Task
All of the data below is to be returned unaltered.

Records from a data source

***

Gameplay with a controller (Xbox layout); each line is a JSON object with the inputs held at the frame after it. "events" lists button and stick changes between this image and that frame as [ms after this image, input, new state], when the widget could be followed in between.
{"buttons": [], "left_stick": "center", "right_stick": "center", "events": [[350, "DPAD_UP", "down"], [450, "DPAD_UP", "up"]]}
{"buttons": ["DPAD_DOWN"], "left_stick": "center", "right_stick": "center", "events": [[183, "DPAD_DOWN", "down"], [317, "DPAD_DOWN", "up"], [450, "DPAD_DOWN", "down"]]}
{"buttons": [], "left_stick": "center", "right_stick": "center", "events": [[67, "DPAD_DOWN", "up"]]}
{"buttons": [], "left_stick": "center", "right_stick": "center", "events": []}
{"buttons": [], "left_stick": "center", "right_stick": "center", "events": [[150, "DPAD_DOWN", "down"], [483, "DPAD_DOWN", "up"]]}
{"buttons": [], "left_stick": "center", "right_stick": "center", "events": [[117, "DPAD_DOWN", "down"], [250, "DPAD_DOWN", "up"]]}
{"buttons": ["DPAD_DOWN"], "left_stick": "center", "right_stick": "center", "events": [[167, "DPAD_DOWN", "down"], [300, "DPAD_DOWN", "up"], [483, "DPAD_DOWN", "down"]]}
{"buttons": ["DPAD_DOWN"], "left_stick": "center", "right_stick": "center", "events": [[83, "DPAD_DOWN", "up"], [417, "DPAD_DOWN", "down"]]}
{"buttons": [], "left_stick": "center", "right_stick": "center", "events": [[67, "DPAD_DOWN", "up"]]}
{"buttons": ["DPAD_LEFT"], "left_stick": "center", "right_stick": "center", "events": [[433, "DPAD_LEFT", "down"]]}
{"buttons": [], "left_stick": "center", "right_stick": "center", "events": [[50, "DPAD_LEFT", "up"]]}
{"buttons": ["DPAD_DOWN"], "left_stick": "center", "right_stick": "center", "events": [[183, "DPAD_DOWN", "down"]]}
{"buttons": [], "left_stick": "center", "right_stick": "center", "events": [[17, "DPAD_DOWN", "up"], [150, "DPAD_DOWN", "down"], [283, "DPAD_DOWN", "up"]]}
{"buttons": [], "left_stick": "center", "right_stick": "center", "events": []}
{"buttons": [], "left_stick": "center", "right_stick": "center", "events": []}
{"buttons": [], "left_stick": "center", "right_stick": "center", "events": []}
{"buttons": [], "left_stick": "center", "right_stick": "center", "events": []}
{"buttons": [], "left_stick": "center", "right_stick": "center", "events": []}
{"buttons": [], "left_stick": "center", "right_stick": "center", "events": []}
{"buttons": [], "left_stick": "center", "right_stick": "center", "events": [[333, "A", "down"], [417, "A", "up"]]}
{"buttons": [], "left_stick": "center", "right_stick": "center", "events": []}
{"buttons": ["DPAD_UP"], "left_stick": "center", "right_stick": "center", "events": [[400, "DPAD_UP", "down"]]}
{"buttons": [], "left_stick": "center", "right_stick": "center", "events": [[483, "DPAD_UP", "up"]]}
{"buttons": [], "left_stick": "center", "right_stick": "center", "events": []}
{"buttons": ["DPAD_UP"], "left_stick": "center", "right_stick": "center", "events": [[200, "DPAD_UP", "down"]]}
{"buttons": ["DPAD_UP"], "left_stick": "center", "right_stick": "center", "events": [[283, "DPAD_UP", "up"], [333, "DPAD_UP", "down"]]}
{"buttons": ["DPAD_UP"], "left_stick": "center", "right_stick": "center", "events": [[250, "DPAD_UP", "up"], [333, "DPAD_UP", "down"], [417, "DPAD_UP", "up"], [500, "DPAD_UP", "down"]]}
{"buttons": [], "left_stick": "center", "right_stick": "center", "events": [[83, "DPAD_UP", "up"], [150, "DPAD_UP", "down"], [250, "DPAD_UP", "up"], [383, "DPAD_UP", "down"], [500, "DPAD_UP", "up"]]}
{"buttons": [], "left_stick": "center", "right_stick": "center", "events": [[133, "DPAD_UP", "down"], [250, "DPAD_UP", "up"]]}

***

Response for this exercise
Gameplay with a controller (Xbox layout); each line is a JSON object with the inputs held at the frame after it. "events" lists button and stick changes between this image and that frame as [ms after this image, input, new state], when the widget could be followed in between.
{"buttons": [], "left_stick": "center", "right_stick": "center", "events": [[350, "DPAD_UP", "down"], [450, "DPAD_UP", "up"]]}
{"buttons": ["DPAD_DOWN"], "left_stick": "center", "right_stick": "center", "events": [[183, "DPAD_DOWN", "down"], [317, "DPAD_DOWN", "up"], [450, "DPAD_DOWN", "down"]]}
{"buttons": [], "left_stick": "center", "right_stick": "center", "events": [[67, "DPAD_DOWN", "up"]]}
{"buttons": [], "left_stick": "center", "right_stick": "center", "events": []}
{"buttons": [], "left_stick": "center", "right_stick": "center", "events": [[150, "DPAD_DOWN", "down"], [483, "DPAD_DOWN", "up"]]}
{"buttons": [], "left_stick": "center", "right_stick": "center", "events": [[117, "DPAD_DOWN", "down"], [250, "DPAD_DOWN", "up"]]}
{"buttons": ["DPAD_DOWN"], "left_stick": "center", "right_stick": "center", "events": [[167, "DPAD_DOWN", "down"], [300, "DPAD_DOWN", "up"], [483, "DPAD_DOWN", "down"]]}
{"buttons": ["DPAD_DOWN"], "left_stick": "center", "right_stick": "center", "events": [[83, "DPAD_DOWN", "up"], [417, "DPAD_DOWN", "down"]]}
{"buttons": [], "left_stick": "center", "right_stick": "center", "events": [[67, "DPAD_DOWN", "up"]]}
{"buttons": ["DPAD_LEFT"], "left_stick": "center", "right_stick": "center", "events": [[433, "DPAD_LEFT", "down"]]}
{"buttons": [], "left_stick": "center", "right_stick": "center", "events": [[50, "DPAD_LEFT", "up"]]}
{"buttons": ["DPAD_DOWN"], "left_stick": "center", "right_stick": "center", "events": [[183, "DPAD_DOWN", "down"]]}
{"buttons": [], "left_stick": "center", "right_stick": "center", "events": [[17, "DPAD_DOWN", "up"], [150, "DPAD_DOWN", "down"], [283, "DPAD_DOWN", "up"]]}
{"buttons": [], "left_stick": "center", "right_stick": "center", "events": []}
{"buttons": [], "left_stick": "center", "right_stick": "center", "events": []}
{"buttons": [], "left_stick": "center", "right_stick": "center", "events": []}
{"buttons": [], "left_stick": "center", "right_stick": "center", "events": []}
{"buttons": [], "left_stick": "center", "right_stick": "center", "events": []}
{"buttons": [], "left_stick": "center", "right_stick": "center", "events": []}
{"buttons": [], "left_stick": "center", "right_stick": "center", "events": [[333, "A", "down"], [417, "A", "up"]]}
{"buttons": [], "left_stick": "center", "right_stick": "center", "events": []}
{"buttons": ["DPAD_UP"], "left_stick": "center", "right_stick": "center", "events": [[400, "DPAD_UP", "down"]]}
{"buttons": [], "left_stick": "center", "right_stick": "center", "events": [[483, "DPAD_UP", "up"]]}
{"buttons": [], "left_stick": "center", "right_stick": "center", "events": []}
{"buttons": ["DPAD_UP"], "left_stick": "center", "right_stick": "center", "events": [[200, "DPAD_UP", "down"]]}
{"buttons": ["DPAD_UP"], "left_stick": "center", "right_stick": "center", "events": [[283, "DPAD_UP", "up"], [333, "DPAD_UP", "down"]]}
{"buttons": ["DPAD_UP"], "left_stick": "center", "right_stick": "center", "events": [[250, "DPAD_UP", "up"], [333, "DPAD_UP", "down"], [417, "DPAD_UP", "up"], [500, "DPAD_UP", "down"]]}
{"buttons": [], "left_stick": "center", "right_stick": "center", "events": [[83, "DPAD_UP", "up"], [150, "DPAD_UP", "down"], [250, "DPAD_UP", "up"], [383, "DPAD_UP", "down"], [500, "DPAD_UP", "up"]]}
{"buttons": [], "left_stick": "center", "right_stick": "center", "events": [[133, "DPAD_UP", "down"], [250, "DPAD_UP", "up"]]}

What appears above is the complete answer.